Tuesday, January 31, 2023

Back to Basics: How’s your progress in describing your memoir’s key places?

 

Are you making progress in describing the key places—the key settings—in your memoir? I hope our recent blog posts have inspired you. (Click on Details, a must for your memoir;  It’s super fun to gather “crackly” words. . . . ; and The importance of “place”. . . . )


Today I offer you more inspiration:

Write your memoir so that 

your “reader gets zipped into your skin,” 

in the words of memoir guru Mary Karr

When you include sensory details 

(smell, taste, sight, sound, and touch), 

readers will feel drawn into your story with you—

and when they’re “zipped into your skin,” 

your message will make its way into their hearts and minds.


Think back: Think of a book that made you feel you were in the story, smelling scents she smelled, tasting flavors he tasted, seeing sights he saw, hearing sounds she heard, feeling textures he felt. 


Often the best way to learn how to describe a place 

is to study how others have done that.


With that in mind, notice sensory details of sight and sound that Naomi Benaron used in her novel set in Rwanda, Running the Rift:

 

“He stood until the truck became a speck in the red swirl of dust. When even the speck had disappeared, he broke into a run down the road, where life paraded on as if nothing had changed. He strained up the hill, sacks of sorghum and potatoes draped over bicycle handlebars or stacked in rickety wooden carts. Children herded goats fastened with bits of string, lugged jerricans filled with water, trotted with rafts of freshly gathered firewood on their heads. Women chatted on the way to and from the market, basins filled with fruits and vegetables balanced like fancy hats.”  

 

Because I lived in East Africa for several years, Benaron’s details transported me back. For those not acquainted with that culture, her details offer an authentic view of life there. Her words make the reader feel he’s in the scene.

 

Notice details of sight, sound, and smell in another excerpt from Running the Rift:

 

“Market goers created a congestion through which the truck barely moved. In the dying afternoon, hawkers called out bargains, packed up unsold tools and clothing, used appliances held together with hope and string. Flies swarmed around carcasses of meat. The aromas of over-ripe fruit and gamy animal flesh made Jean Patrick queasy. A bicycle taxi swerved into their path. . . . The woman on the back loosed a stream of insults in their direction. The radio droned; the truck engine whined and coughed. Their bodies jostled together from the potholed road. . . .”

 

Butch Ward offers advice inspired by Jacqui Banaszynski


“Write cinematically

Movies pull us through stories with strong themes, 

compelling characters and revelatory details. 

Written stories can do the same thing. . . . 

Zoom in tight on details or images 

that have the most meaning

be descriptive and specific.”

 

Caution: Avoid subjecting readers to irrelevant details—details that don’t enhance your main settings, details that don’t pertain to the point of your story/vignette.  Extraneous details slow down your story.

▶ _Task instructions_
Using the blog post above, mark each statement yes or no for whether it agrees with the post, and quote the words that decide it: (a) The phrase about the reader getting "zipped into your skin" is credited to Mary Karr. (b) Running the Rift is a novel set in Kenya. (c) The post advises packing in as many details as possible, whether or not they relate to the story's point.

▶ _Given information_
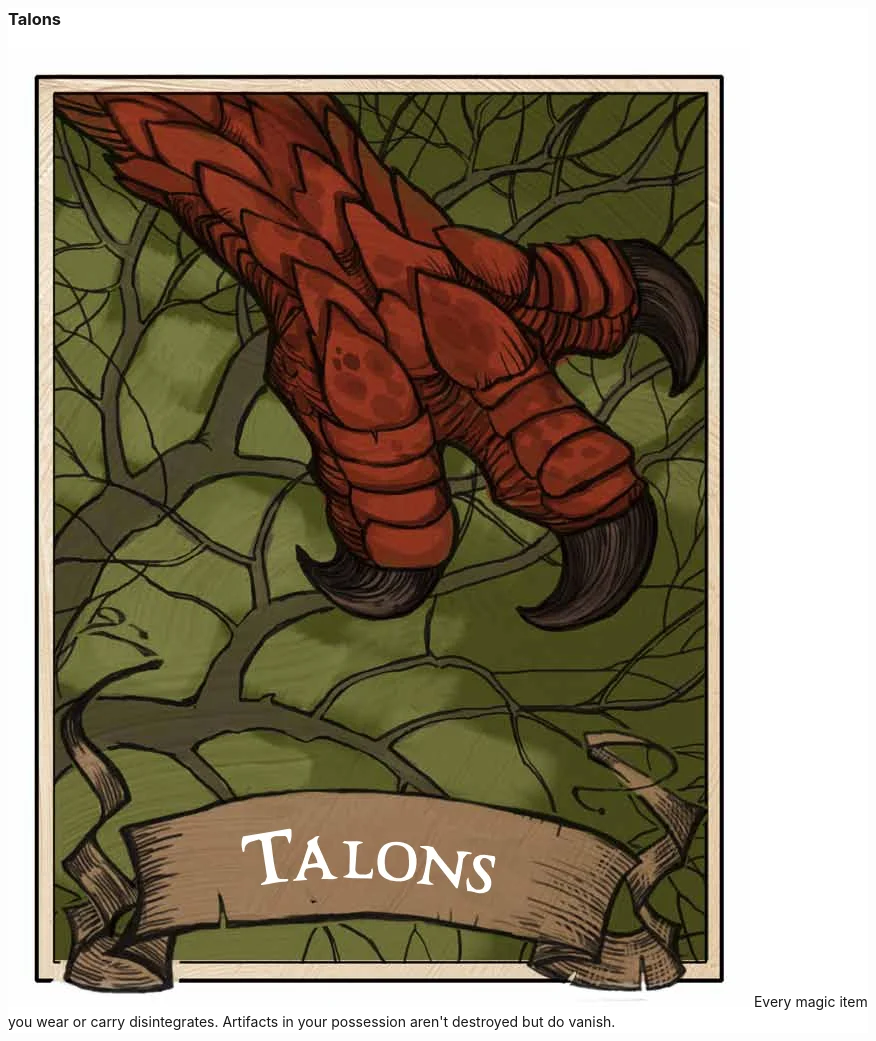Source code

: ### Talons
![](../../../assets/img/11-talons.webp)
Every magic item you wear or carry disintegrates. Artifacts in your possession aren't destroyed but do vanish.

▶ _Response to this task_
(a) Yes: "in the words of memoir guru Mary Karr"
(b) No: "her novel set in Rwanda, Running the Rift"
(c) No: "Avoid subjecting readers to irrelevant details—details that don’t enhance your main settings, details that don’t pertain to the point of your story/vignette."